PAGE TEXT:
+===+

Gray faces live hitters for first time, Cavalli strikes out eight in rehab start

It wasn’t much, only 23 pitches to a pair of hitters standing in front of a screen as several coaches and trainers watched from behind. For Josiah Gray, though, this was a significant step: His first time facing live batters since going on the injured list more than six weeks ago.

“Definitely put a smile on my face,” the Nationals right-hander said, “being able to get some pep back in my step and know that I’m able to go out there and face hitters. That’s what I love to do. That’s what I like: To just go out there and compete. So just a really, really important day, and I’m definitely going to enjoy this one.”

On the 15-day IL since mid-April with a flexor strain in his right elbow, Gray was cleared to start throwing again in short order. And he has been throwing off a bullpen mound for several weeks now.

But the Nationals wanted to hold off before taking this next step, wanting to make sure the 26-year-old was both in good physical shape and with clean pitching mechanics first.

“The thing is, we really want to try to keep this as more of a prevention thing,” manager Davey Martinez said. “We don’t want him to get hurt again. So we wanted to make sure we took time, that he was in his legs, that everything was sound. And then we can build up from there.”

That slow-and-steady process wasn’t the easiest thing for Gray to accept. When he learned his injury wasn’t as severe as initially hoped, he envisioned a shorter rehab program than this. But along the way, he grew to understand why the team was taking this approach.

“I think there were definitely some frustrating days, but that’s part of being in a rehab setting,” he said. “You just kind of have to appreciate each day as being like a step forward. Today was obviously a big step forward, and (now) looking forward to the next one.”

Gray took the mound at Nationals Park shortly after 1 p.m., having already thrown 27 warmup pitches in the dugout. He faced a pair of teammates, infielder Nasim Nuñez and catcher Riley Adams, who took turns batting over the course of his 23-pitch “inning.”

Gray focused on his fastball and was pleased with his command on that pitch. He also said he had a feel for his changeup, but less of one for his multiple breaking balls. Most importantly, he said he felt healthy both before and after the session.

The next step: Gray will throw another simulated game in five days, this time building up to two innings of work. If that goes well, the Nationals could decide he’s ready to go on an official minor league rehab assignment and pitch for one of the club’s affiliates.

+===+

EXERCISE OBJECTIVE:
Say whether each statement agrees with the article on Josiah Gray's session, answering yes or no and quoting the words of the article that decide it.
1. Gray threw 23 pitches to live hitters.
2. Gray said he had a good feel for his breaking balls.
3. Gray's next simulated game will build up to two innings.

+===+

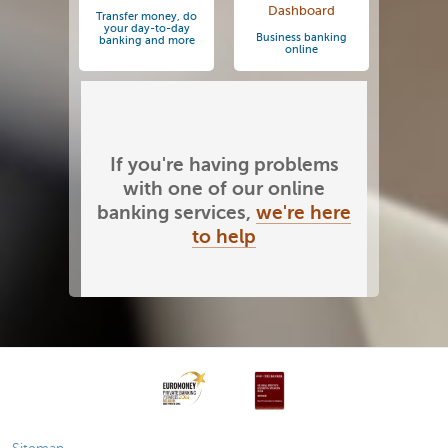
Dashboard
Transfer money, do
your day-to-day
Business banking
banking and more
online
If you're having problems
with one of our online
banking services,
we're here
to help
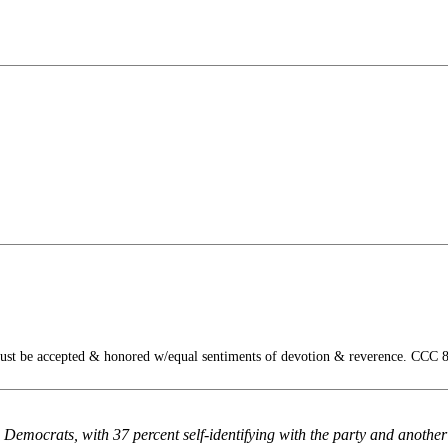
ust be accepted & honored w/equal sentiments of devotion & reverence. CCC 
 Democrats, with 37 percent self-identifying with the party and anothe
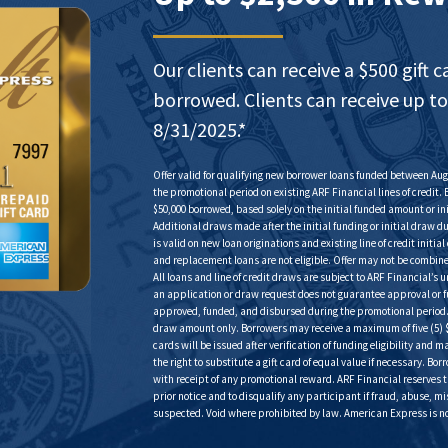
Our clients can receive a $500 gift c
borrowed. Clients can receive up to
8/31­­­­/2025.*
Offer valid for qualifying new borrower loans funded between Augu
the promotional period on existing ARF Financial lines of credit. 
$50,000 borrowed, based solely on the initial funded amount or 
Additional draws made after the initial funding or initial draw d
is valid on new loan originations and existing line of credit initi
and replacement loans are not eligible. Offer may not be combine
All loans and line of credit draws are subject to ARF Financial’
an application or draw request does not guarantee approval or fun
approved, funded, and disbursed during the promotional period. R
draw amount only. Borrowers may receive a maximum of five (5) $
cards will be issued after verification of funding eligibility and
the right to substitute a gift card of equal value if necessary. Bor
with receipt of any promotional reward. ARF Financial reserves t
prior notice and to disqualify any participant if fraud, abuse, m
suspected. Void where prohibited by law. American Express is not 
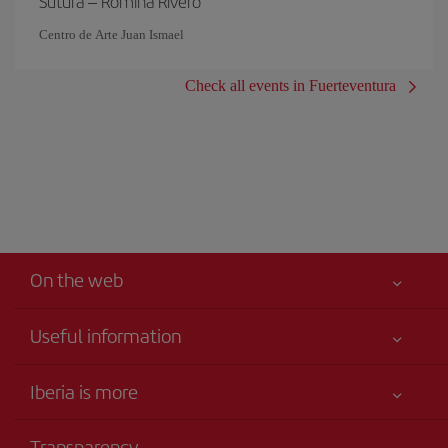
Sutura – Romina Rivero
Centro de Arte Juan Ismael
Check all events in Fuerteventura
On the web
Useful information
Your safety comes first
Iberia is more
Accessibility
News updates
Service commitment
Transparency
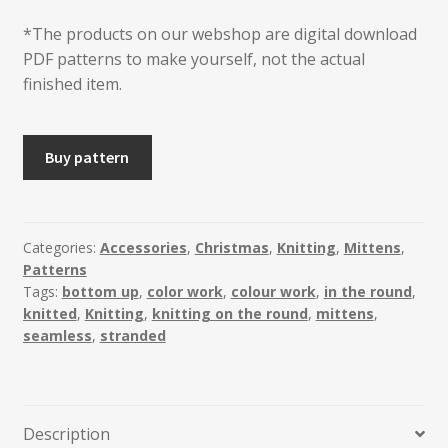
*The products on our webshop are digital download
PDF patterns to make yourself, not the actual
finished item.
Lykke
Buy pattern
Mittens
quantity
Categories:
Accessories
,
Christmas
,
Knitting
,
Mittens
,
Patterns
Tags:
bottom up
,
color work
,
colour work
,
in the round
,
knitted
,
Knitting
,
knitting on the round
,
mittens
,
seamless
,
stranded
Description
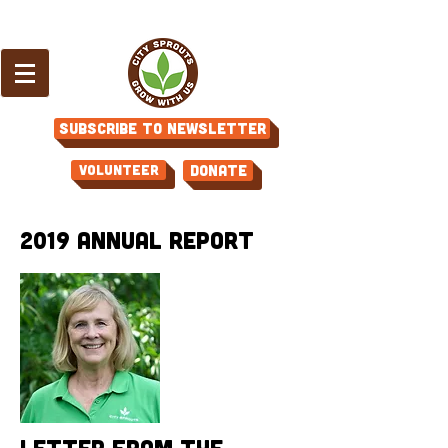
Subscribe to Newsletter
Volunteer
Donate
2019 Annual Report
Letter from the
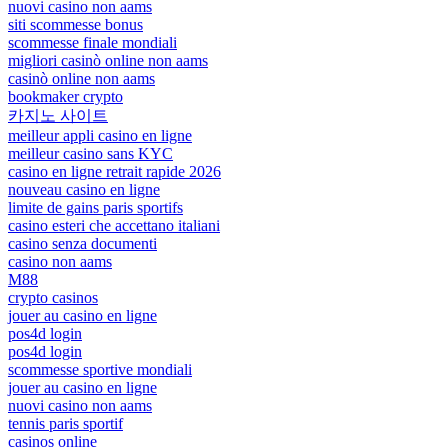
nuovi casino non aams
siti scommesse bonus
scommesse finale mondiali
migliori casinò online non aams
casinò online non aams
bookmaker crypto
카지노 사이트
meilleur appli casino en ligne
meilleur casino sans KYC
casino en ligne retrait rapide 2026
nouveau casino en ligne
limite de gains paris sportifs
casino esteri che accettano italiani
casino senza documenti
casino non aams
M88
crypto casinos
jouer au casino en ligne
pos4d login
pos4d login
scommesse sportive mondiali
jouer au casino en ligne
nuovi casino non aams
tennis paris sportif
casinos online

+===+

TASK ANSWER:
1. Yes: "only 23 pitches to a pair of hitters"
2. No: "less of one for his multiple breaking balls"
3. Yes: "this time building up to two innings of work"